**WHAT YOU SHOULD DO:**
Excluding images, repeat the data exactly as given.

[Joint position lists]
# # # # # # #
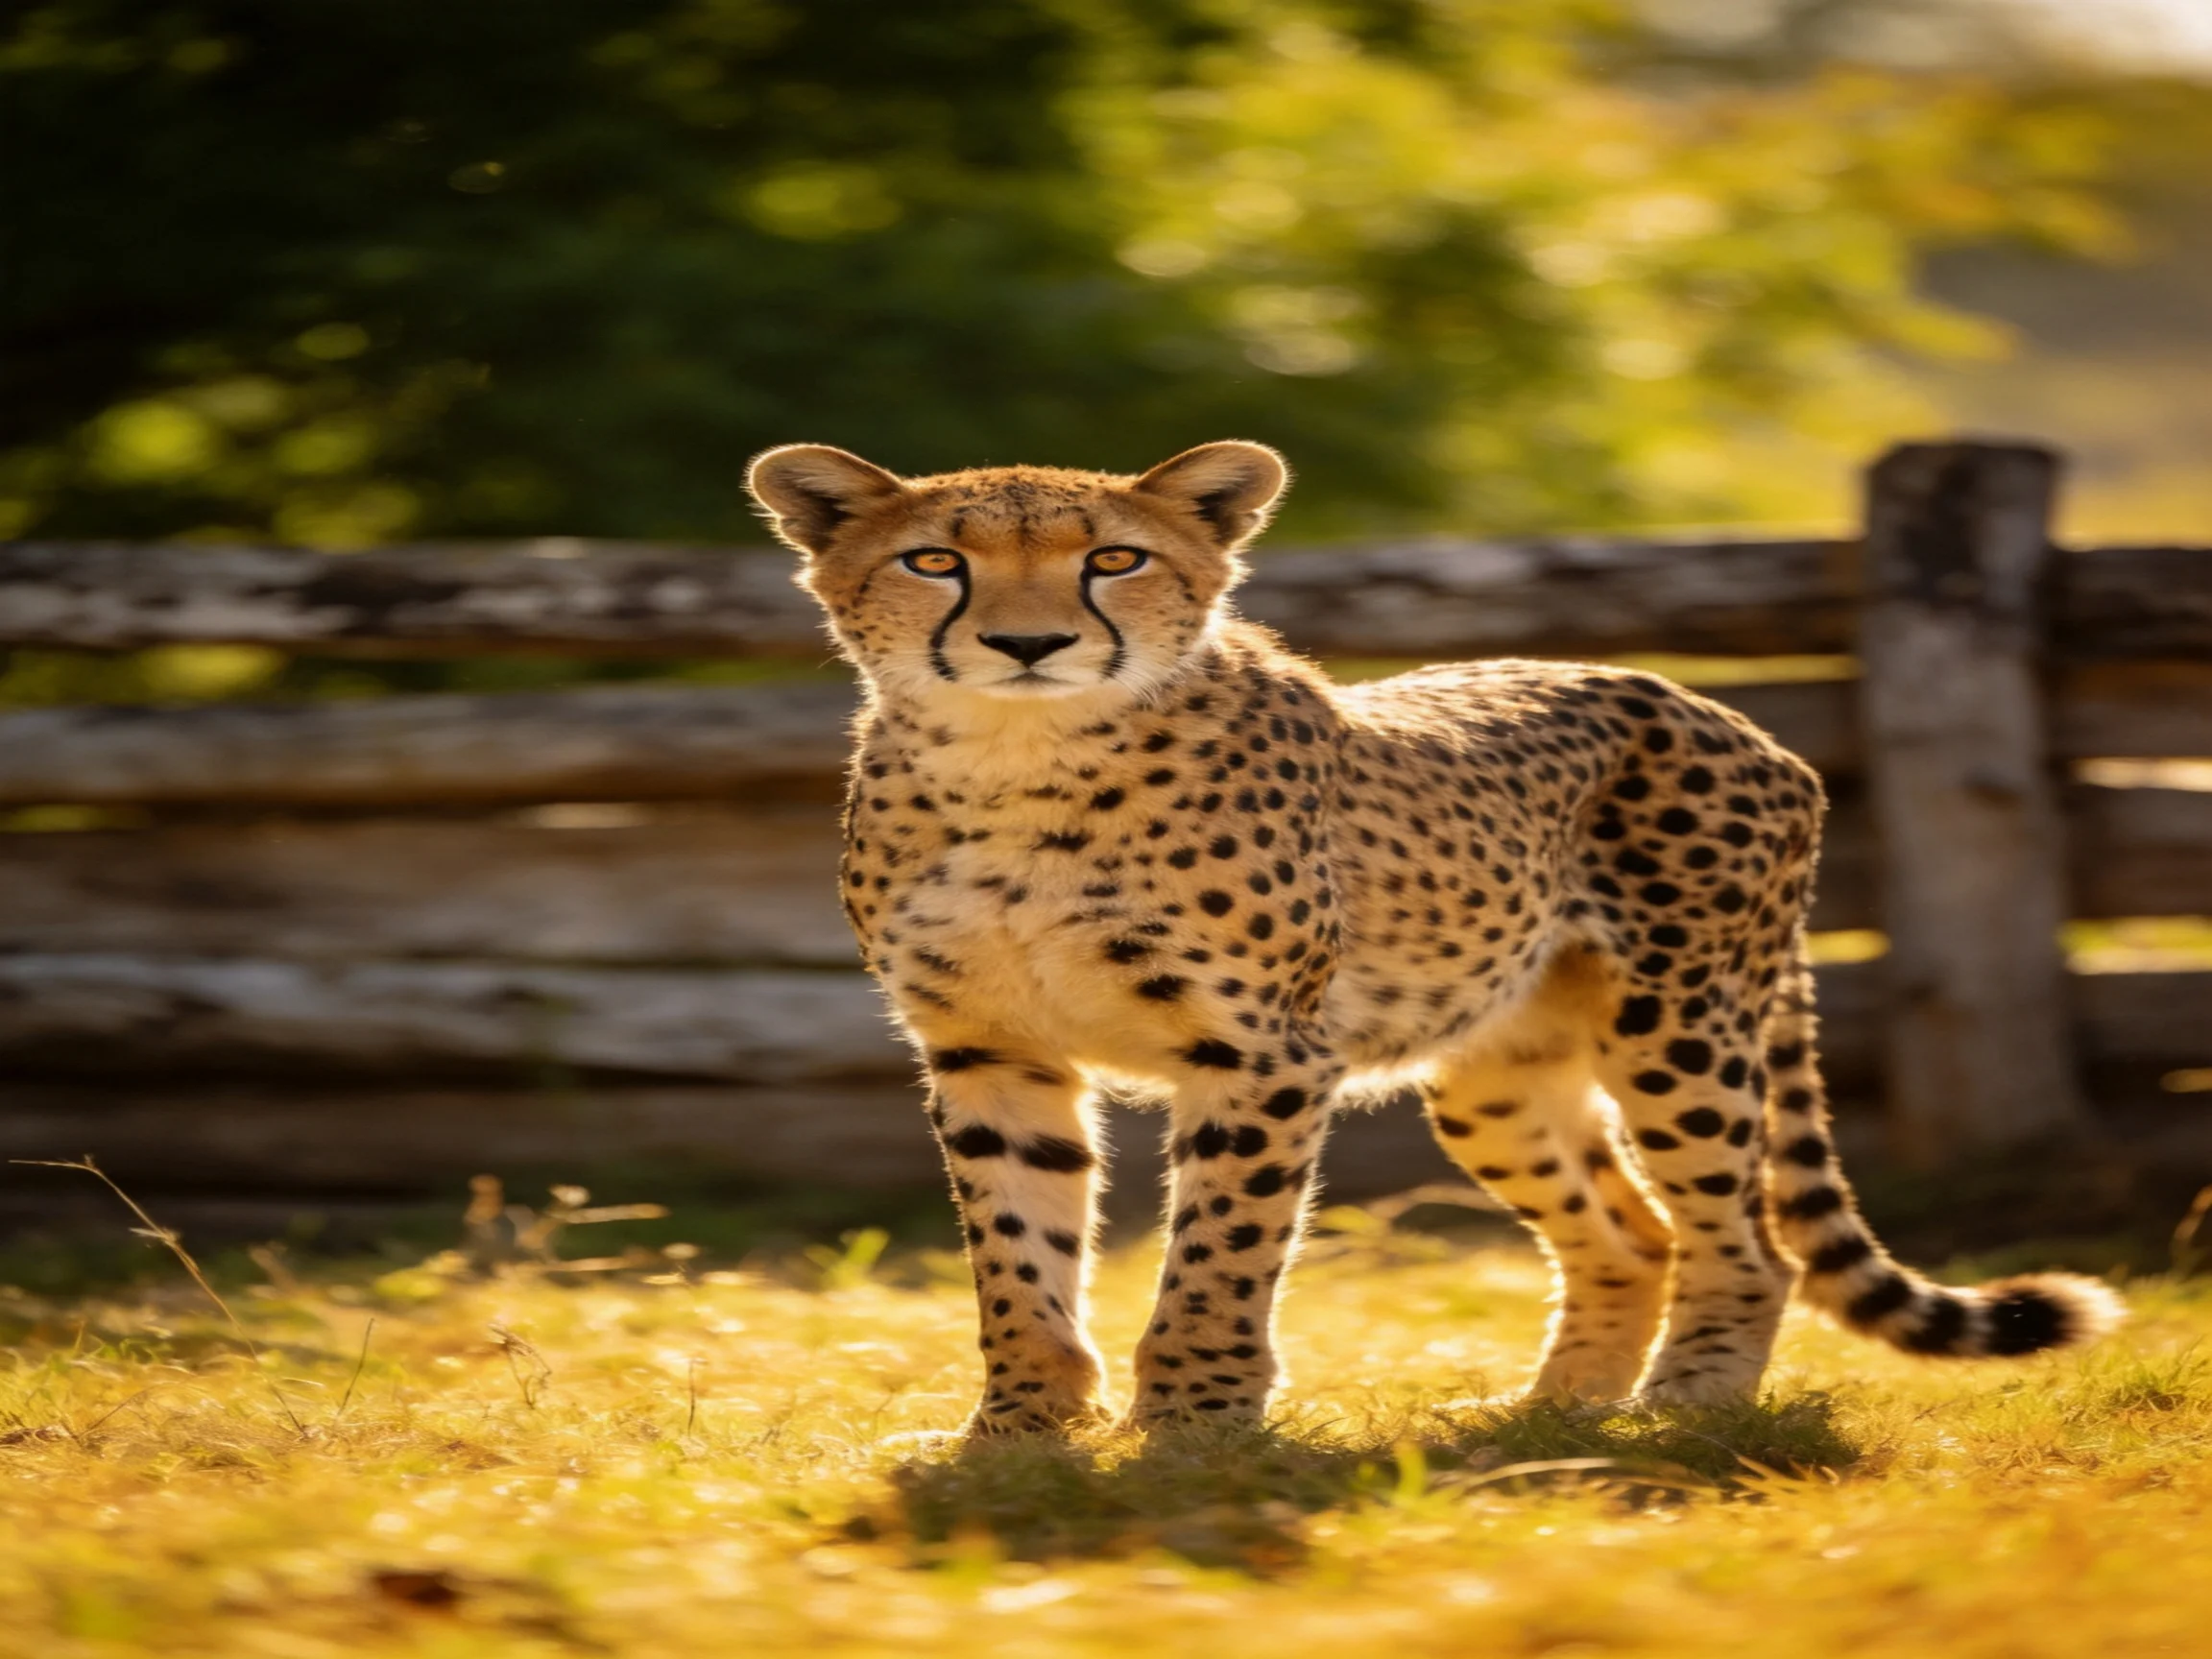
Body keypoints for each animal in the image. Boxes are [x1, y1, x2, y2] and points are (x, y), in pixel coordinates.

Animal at [746, 437, 2122, 1432]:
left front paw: (1196, 1422)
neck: (1016, 762)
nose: (1028, 642)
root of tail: (1706, 702)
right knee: (1631, 1235)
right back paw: (1548, 1417)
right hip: (1493, 1077)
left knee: (1746, 1240)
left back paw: (1688, 1410)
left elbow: (1220, 1249)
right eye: (936, 562)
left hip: (1681, 1027)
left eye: (1115, 559)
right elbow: (1016, 1257)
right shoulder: (989, 1051)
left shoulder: (1260, 1053)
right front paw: (1019, 1434)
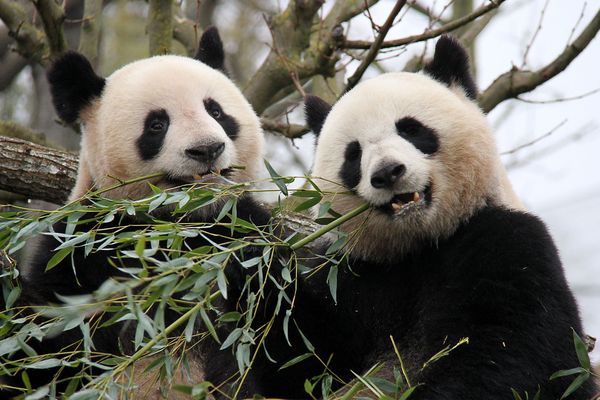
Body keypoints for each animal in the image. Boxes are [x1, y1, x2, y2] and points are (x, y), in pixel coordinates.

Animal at [0, 28, 274, 396]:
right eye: (157, 125)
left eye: (216, 112)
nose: (207, 149)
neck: (181, 225)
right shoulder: (84, 250)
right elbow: (47, 357)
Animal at [294, 36, 596, 398]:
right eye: (354, 154)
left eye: (411, 129)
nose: (388, 172)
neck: (419, 244)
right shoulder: (352, 274)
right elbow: (303, 350)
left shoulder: (508, 241)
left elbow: (523, 352)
# # # # # # #
**EXERCISE RESPONSE:**
Body keypoints for each animal in the image. Boxes are [x1, y1, x2, y2] and points are (x, y), in pixel coordinates.

Animal at [746, 437, 2122, 1432]:
left front paw: (1196, 1422)
neck: (1016, 762)
nose: (1028, 642)
root of tail: (1706, 702)
right knee: (1631, 1235)
right back paw: (1548, 1417)
right hip: (1493, 1077)
left knee: (1746, 1240)
left back paw: (1688, 1410)
left elbow: (1220, 1249)
right eye: (936, 562)
left hip: (1681, 1027)
left eye: (1115, 559)
right elbow: (1016, 1257)
right shoulder: (989, 1051)
left shoulder: (1260, 1053)
right front paw: (1019, 1434)
Body keypoints for each animal in the image. Boxes are [x1, y1, x2, y2] and points are (x, y), in pixel coordinates.

Animal at [0, 28, 274, 396]:
right eye: (157, 125)
left eye: (216, 112)
nose: (207, 149)
neck: (181, 225)
right shoulder: (84, 250)
right elbow: (47, 357)
Animal at [294, 36, 596, 398]:
right eye: (354, 154)
left eye: (411, 129)
nose: (388, 172)
neck: (419, 244)
right shoulder: (352, 274)
right elbow: (303, 350)
left shoulder: (508, 241)
left elbow: (523, 352)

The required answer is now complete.